After creating the base entities, we begin to connect them together. At this stage, we have not yet generated the transactions themselves, but simply the fact of the connection between the nodes. This is done to speed up the process of generating the entire graph and works approximately as follows: if the two nodes are connected, then we generate a certain number of transactions between them, scattered over time. If not connected, but there is no transaction between these nodes.

The likelihood of a connection between two nodes is configured through arguments, standard values ​​are listed below.

Possible types of connections:

• Client -> Client (p = 0.4%)
• Client -> Company (p = 1%)
• Customer -> ATM (p = 3%)
• Company -> Client (p = 0.5%)

Like nodes, all types of connections are generated in parallel and are written to their files in batch.

Create graph: transactions

Having graph nodes and connections between them that fall under the desired distribution, we can start generating transactions. The process is quite simple in itself, but it is quite difficult to parallelize it. Therefore, at this stage there are only two independent streams - transactions originating from the client and transactions originating from the company.

Nothing particularly interesting at this stage does not happen: the script runs through the list of connections and for each connection generates a random number of transactions. All this is written exactly the same - in .csv files by packages.

Count Creations: Patterns

And here there are interesting moments. The types of patterns of behavior that we wanted to get in the final graph:

• Flow - a large amount goes from one node to m others, each of these m nodes transfers money to the next level of n nodes, and so on, until the last level sends all the money to one recipient.
• Circular - the amount of money goes in a circle and returns to the source.
• Time - a certain amount of money moves from one node to another with some fixed frequency.

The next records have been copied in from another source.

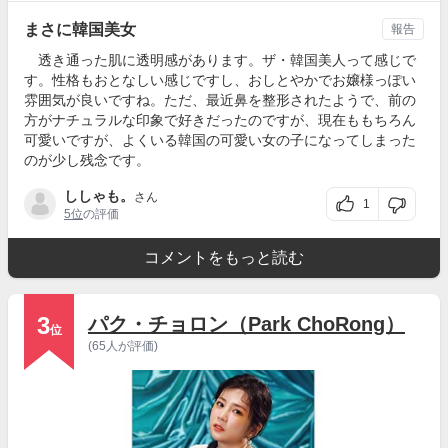
まさに韓国美女
報告
透き通った肌に透明感があります。ザ・韓国美人って感じで
す。性格もおとなしい感じですし、おしとやかでお嬢様っぽい
雰囲気が良いですね。ただ、最近鼻を整形されたようで、前の
方がナチュラルな印象で好きだったのですが、現在ももちろん
可愛いですが、よくいる韓国の可愛い女の子になってしまった
のが少し残念です。
ししゃも。
さん
1
5位
の評価
コメントをもっと読む
3
パク・チョロン（Park ChoRong）
位
(65人が評価)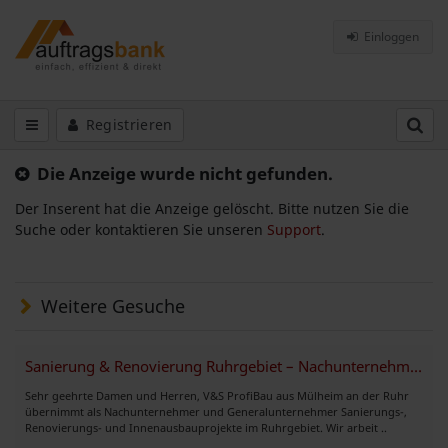
Einloggen
Registrieren
Die Anzeige wurde nicht gefunden.
Der Inserent hat die Anzeige gelöscht. Bitte nutzen Sie die
Suche oder kontaktieren Sie unseren
Support
.
Weitere Gesuche
Sanierung & Renovierung Ruhrgebiet – Nachunternehmer aus Mülheim
Sehr geehrte Damen und Herren, V&S ProfiBau aus Mülheim an der Ruhr
übernimmt als Nachunternehmer und Generalunternehmer Sanierungs-,
Renovierungs- und Innenausbauprojekte im Ruhrgebiet. Wir arbeit ..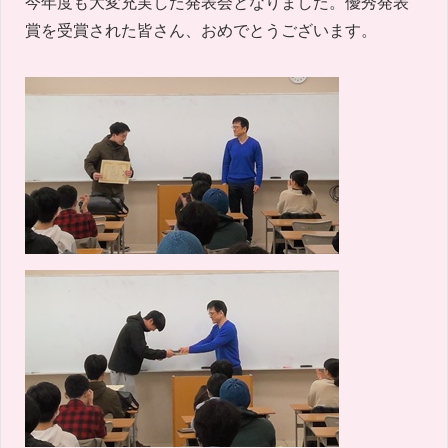
今年度も大変充実した発表会となりました。優秀発表
賞を受賞された皆さん、おめでとうございます。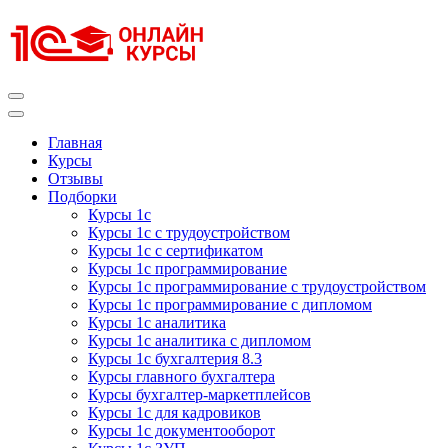
Перейти
к
содержимому
(нажмите
Enter)
Курсы 1С
Курсы 1С официальная сертификация
Главная
Курсы
Отзывы
Подборки
Курсы 1с
Курсы 1с с трудоустройством
Курсы 1с с сертификатом
Курсы 1с программирование
Курсы 1с программирование с трудоустройством
Курсы 1с программирование с дипломом
Курсы 1с аналитика
Курсы 1с аналитика с дипломом
Курсы 1с бухгалтерия 8.3
Курсы главного бухгалтера
Курсы бухгалтер-маркетплейсов
Курсы 1с для кадровиков
Курсы 1с документооборот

Let's look at each of these patterns in more detail:

Flow

To begin with, the number of levels through which money will have to pass is selected. In our implementation, this is a random number between 2 and 6, is not configurable and is wired into the code. Next, select two nodes of the graph - the sender and the recipient. A random amount is also selected, which the sender will send to the recipient (according to a clever formula: 50000 * random() + 50000 * random() ).

Each member of this network takes some kind of fee for their services. In our implementation, the maximum price for passing money through the network will be 10% of the amount transferred by the sender.

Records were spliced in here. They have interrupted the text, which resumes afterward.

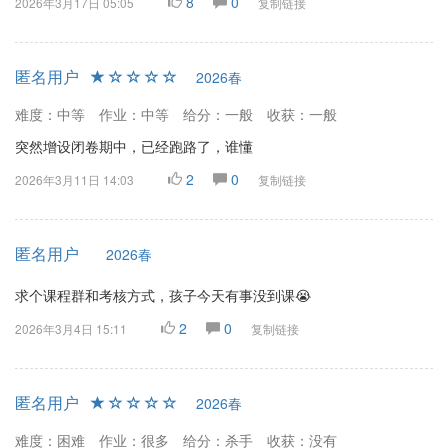
8
0
2026年3月17日 05:05
复制链接
匿名用户
2026春
难度：中等
作业：中等
给分：一般
收获：一般
突然增设闭卷期中，已经跑路了，谁懂
2
0
2026年3月11日 14:03
复制链接
匿名用户
2026春
求个课程群和考核方式，孩子今天有事没到课😭
2
0
2026年3月4日 15:11
复制链接
匿名用户
2026春
难度：困难
作业：很多
给分：杀手
收获：没有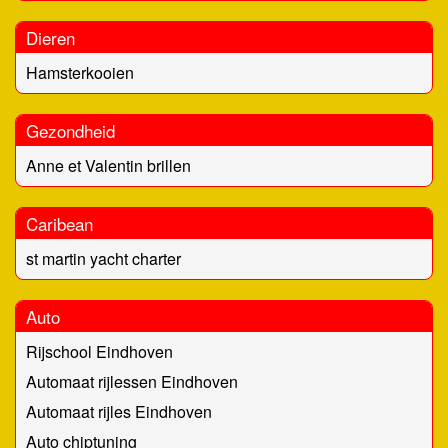
Dieren
Hamsterkooien
Gezondheid
Anne et Valentin brillen
Caribean
st martin yacht charter
Auto
Rijschool Eindhoven
Automaat rijlessen Eindhoven
Automaat rijles Eindhoven
Auto chiptuning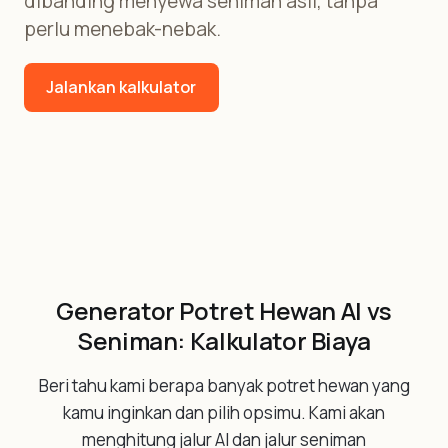
dibanding menyewa seniman asli, tanpa
perlu menebak-nebak.
Jalankan kalkulator
Generator Potret Hewan AI vs
Seniman: Kalkulator Biaya
Beri tahu kami berapa banyak potret hewan yang
kamu inginkan dan pilih opsimu. Kami akan
menghitung jalur AI dan jalur seniman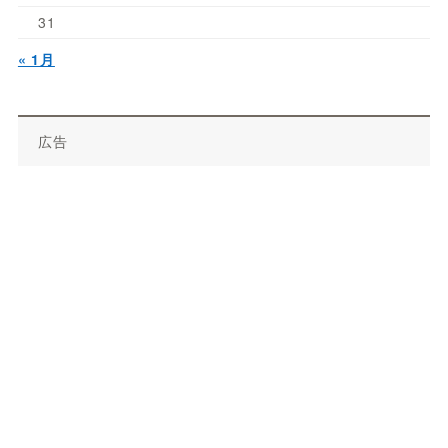
31
« 1月
広告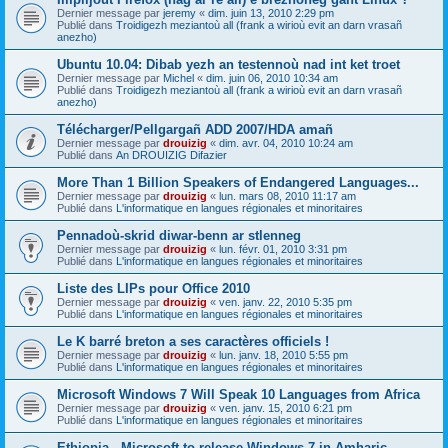
Dernier message par
jeremy
«
dim. juin 13, 2010 2:29 pm
Publié dans
Troidigezh meziantoù all (frank a wirioù evit an darn vrasañ
anezho)
Ubuntu 10.04: Dibab yezh an testennoù nad int ket troet
Dernier message par
Michel
«
dim. juin 06, 2010 10:34 am
Publié dans
Troidigezh meziantoù all (frank a wirioù evit an darn vrasañ
anezho)
Télécharger/Pellgargañ ADD 2007/HDA amañ
Dernier message par
drouizig
«
dim. avr. 04, 2010 10:24 am
Publié dans
An DROUIZIG Difazier
More Than 1 Billion Speakers of Endangered Languages...
Dernier message par
drouizig
«
lun. mars 08, 2010 11:17 am
Publié dans
L'informatique en langues régionales et minoritaires
Pennadoù-skrid diwar-benn ar stlenneg
Dernier message par
drouizig
«
lun. févr. 01, 2010 3:31 pm
Publié dans
L'informatique en langues régionales et minoritaires
Liste des LIPs pour Office 2010
Dernier message par
drouizig
«
ven. janv. 22, 2010 5:35 pm
Publié dans
L'informatique en langues régionales et minoritaires
Le K barré breton a ses caractères officiels !
Dernier message par
drouizig
«
lun. janv. 18, 2010 5:55 pm
Publié dans
L'informatique en langues régionales et minoritaires
Microsoft Windows 7 Will Speak 10 Languages from Africa
Dernier message par
drouizig
«
ven. janv. 15, 2010 6:21 pm
Publié dans
L'informatique en langues régionales et minoritaires
Ethiopia - Microsoft to release Windows 7 in Amharic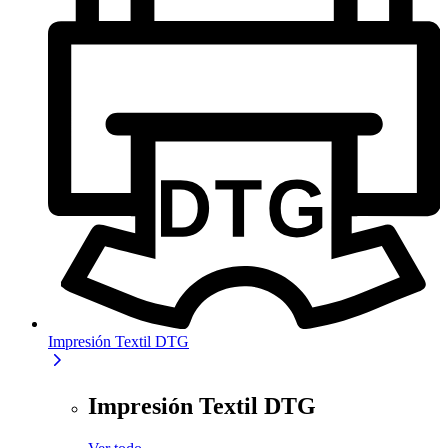
Impresión Textil DTG
Impresión Textil DTG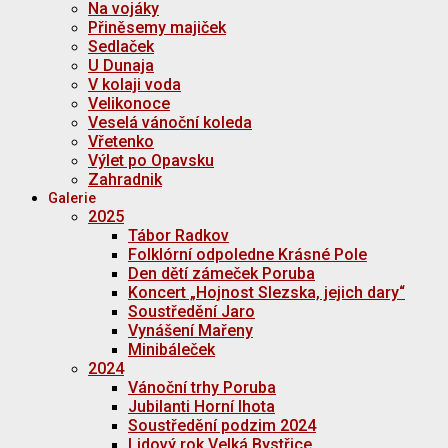
Na vojáky
Přiněsemy majiček
Sedlaček
U Dunaja
V kolaji voda
Velikonoce
Veselá vánoční koleda
Vřetenko
Výlet po Opavsku
Zahradnik
Galerie
2025
Tábor Radkov
Folklórní odpoledne Krásné Pole
Den dětí zámeček Poruba
Koncert „Hojnost Slezska, jejich dary“
Soustředění Jaro
Vynášení Mařeny
Minibáleček
2024
Vánoční trhy Poruba
Jubilanti Horní lhota
Soustředění podzim 2024
Lidový rok Velká Bystřice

The generated transactions have a time shift relative to the transactions of the previous network level - that is, the money first comes to the n-1 level, and only then goes to the n level. Delays are randomly selected within 4-5 days. Also, the generated transactions have pseudo-random amounts (limited by the initial amount and taking into account the fees to each node)

Circular

It is generated according to a similar principle as Flow, only instead of a different sender and receiver and several levels in this pattern, the money goes in a circle and returns to the original node. All intermediate nodes charge, as is the case with Flow, and transactions also have a time shift.

Time

The easiest pattern. A certain amount is sent from the sender to the recipient a random number of times (from 5 to 50, not configurable) with pseudo-random shifts in time.

All new transactions are written in the same way into packages in .csv files.

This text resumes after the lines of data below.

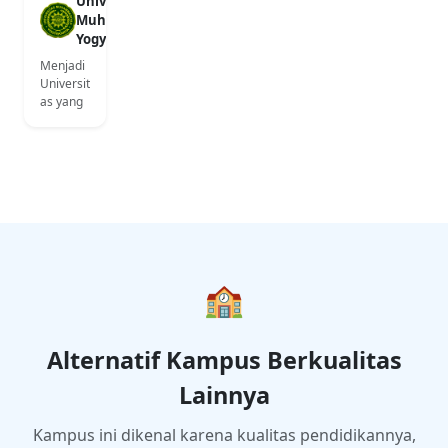
Universitas
Muhammadiyah
Yogyakarta
Menjadi
Universit
as yang
unggul
dalam
pengem
bangan
ilmu
pengeta
huan
dan
teknolog
i dengan
🏫
berlanda
skan
nilai-nilai
Alternatif Kampus Berkualitas
Islam
untuk
Lainnya
kemasla
hatan
umat.
Kampus ini dikenal karena kualitas pendidikannya,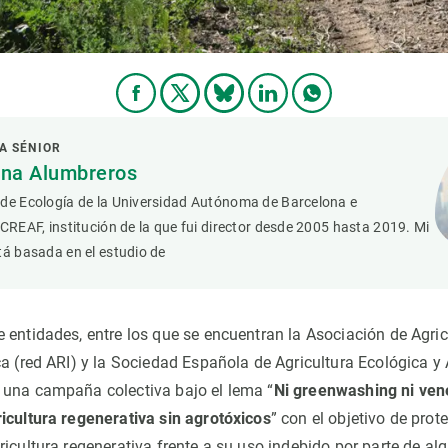
A SÉNIOR
ana Alumbreros
 de Ecología de la Universidad Autónoma de Barcelona e
 CREAF, institución de la que fui director desde 2005 hasta 2019. Mi
tá basada en el estudio de
 entidades, entre los que se encuentran la Asociación de Agric
ca (red ARI) y la Sociedad Española de Agricultura Ecológica y
 una campaña colectiva bajo el lema “
Ni greenwashing ni ve
icultura regenerativa sin agrotóxicos
” con el objetivo de prot
ricultura regenerativa frente a su uso indebido por parte de a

Randomization of the graph and collection of all transactions in one file

At this stage, we have several .csv files:

• 3 files with nodes (clients, companies and ATMs)
• 4 transaction files: one for regular transactions and 3 containing patterns.

An additional script mixes pattern transactions along with regular transactions so that it is not possible to see the patterns in the graph in the order in which the transactions are written to the file.

And what to do with all this?

In the end, we have 4 beautiful files with nodes of the graph and transactions between them. You can import into Neo4J, you can distribute through REST, but everything your heart can do with them.

As for us, we received very positive feedback from the participants of the hackathon, and some very interesting solutions for finding patterns in massive graphs.